Однажды мужчины собрали самые необходимые вещи и уехали на вокзал. Детей увел царский крысолов. Нарядные платья истлели. Женщина осталась одна в домашних сумерках. Съестные припасы в квартире постепенно заканчивались, но женщина воспринимала это спокойно. К этому времени она практически перестала употреблять пищу и не нуждалась в сне. А телевизор, видимо, окончательно сошел с ума. Женщина обменяла его на певчую серую птицу. Птицу звали Феникс. Реальность становилась все более зыбкой или полупрозрачной. Даже тело, казалось, все время меняется, что-то внутри то высыхает, то лопается. Даже нельзя было сказать, что твое тело — это такой знакомый с детства лес, где все тропинки за одну ночь поменяли свои маршруты. Это было что-то другое. Какой-то новый пубертатный период. Но при этом не очень-то продуманный матушкой природой или не очень-то линейный. Такие изменения не готовят тебя к новой жизни взрослых людей. Они просто делают твою жизнь непригодной для жизни.

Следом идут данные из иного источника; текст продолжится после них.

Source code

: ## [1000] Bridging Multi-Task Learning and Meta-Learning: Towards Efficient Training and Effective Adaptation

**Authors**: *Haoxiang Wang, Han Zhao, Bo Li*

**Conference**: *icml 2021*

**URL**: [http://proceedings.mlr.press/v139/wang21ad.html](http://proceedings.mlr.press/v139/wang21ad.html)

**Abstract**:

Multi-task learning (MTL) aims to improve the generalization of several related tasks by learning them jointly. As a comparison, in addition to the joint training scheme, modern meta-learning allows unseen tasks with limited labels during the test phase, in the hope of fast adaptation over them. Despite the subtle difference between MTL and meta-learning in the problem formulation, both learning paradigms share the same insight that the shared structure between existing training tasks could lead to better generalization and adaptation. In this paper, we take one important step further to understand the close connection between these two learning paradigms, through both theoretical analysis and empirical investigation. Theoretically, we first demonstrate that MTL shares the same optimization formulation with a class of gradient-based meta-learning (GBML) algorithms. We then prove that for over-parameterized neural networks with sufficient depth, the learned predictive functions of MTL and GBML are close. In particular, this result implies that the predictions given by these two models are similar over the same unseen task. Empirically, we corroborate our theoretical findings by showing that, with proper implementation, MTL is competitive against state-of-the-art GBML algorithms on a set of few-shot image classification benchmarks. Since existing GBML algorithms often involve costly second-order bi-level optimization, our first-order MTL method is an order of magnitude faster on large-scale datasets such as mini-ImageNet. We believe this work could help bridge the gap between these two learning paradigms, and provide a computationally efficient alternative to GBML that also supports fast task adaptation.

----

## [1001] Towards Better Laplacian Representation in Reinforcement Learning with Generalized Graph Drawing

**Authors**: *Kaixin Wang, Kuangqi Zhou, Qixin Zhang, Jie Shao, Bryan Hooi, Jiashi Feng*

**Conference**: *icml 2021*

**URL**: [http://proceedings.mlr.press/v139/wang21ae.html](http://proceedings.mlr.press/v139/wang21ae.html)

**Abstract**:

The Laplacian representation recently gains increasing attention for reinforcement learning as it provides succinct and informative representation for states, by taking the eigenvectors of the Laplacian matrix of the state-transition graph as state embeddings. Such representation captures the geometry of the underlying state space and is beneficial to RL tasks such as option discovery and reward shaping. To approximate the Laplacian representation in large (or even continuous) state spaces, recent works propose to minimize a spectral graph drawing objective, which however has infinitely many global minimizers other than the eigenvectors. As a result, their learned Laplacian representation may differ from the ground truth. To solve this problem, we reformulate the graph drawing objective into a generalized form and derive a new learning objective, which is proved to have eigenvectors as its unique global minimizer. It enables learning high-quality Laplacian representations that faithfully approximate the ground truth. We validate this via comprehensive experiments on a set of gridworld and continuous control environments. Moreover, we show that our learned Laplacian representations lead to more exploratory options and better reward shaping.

Пальцы выпадают как волосы, суставы выворачиваются розовой изнанкой, череп становится мягким, голосу приятно повторять одинаковые звуки, корешки зубов прорастают наружу лица желтоватыми бровями, цветное зрение заменяется туманными бельмами, полифония звуков сменяется жужжанием тишины.
Солнце клонилось от золотого века к серебряному. Цветы на окнах стали жить своей жизнью, кто-то тихо шелестел или скрежетал зубами, кто-то вовсе постепенно стал превращаться в странные, грибоподобные светлячки, светящиеся в темноте.
За окнами уже несколько ночей подряд выла большая белая собака, похожая на старый сугроб. Откуда она пришла, никто не знал. Кажется, ни чипа, ни ошейника с номером телефона хозяина у нее не было. Куда она исчезала днем, тоже никто не знал. Возможно, она превращалась в женщину и шла, вместо исчезнувших мужчин и детей, на завод собирать металлических летучих драконов-убийц на пульте управления. Впрочем, если бы даже у нее был ошейник с номером телефона, хозяев все равно найти бы не удалось. Сотовая башня рухнула во время метели, телефон перестал выходить на связь.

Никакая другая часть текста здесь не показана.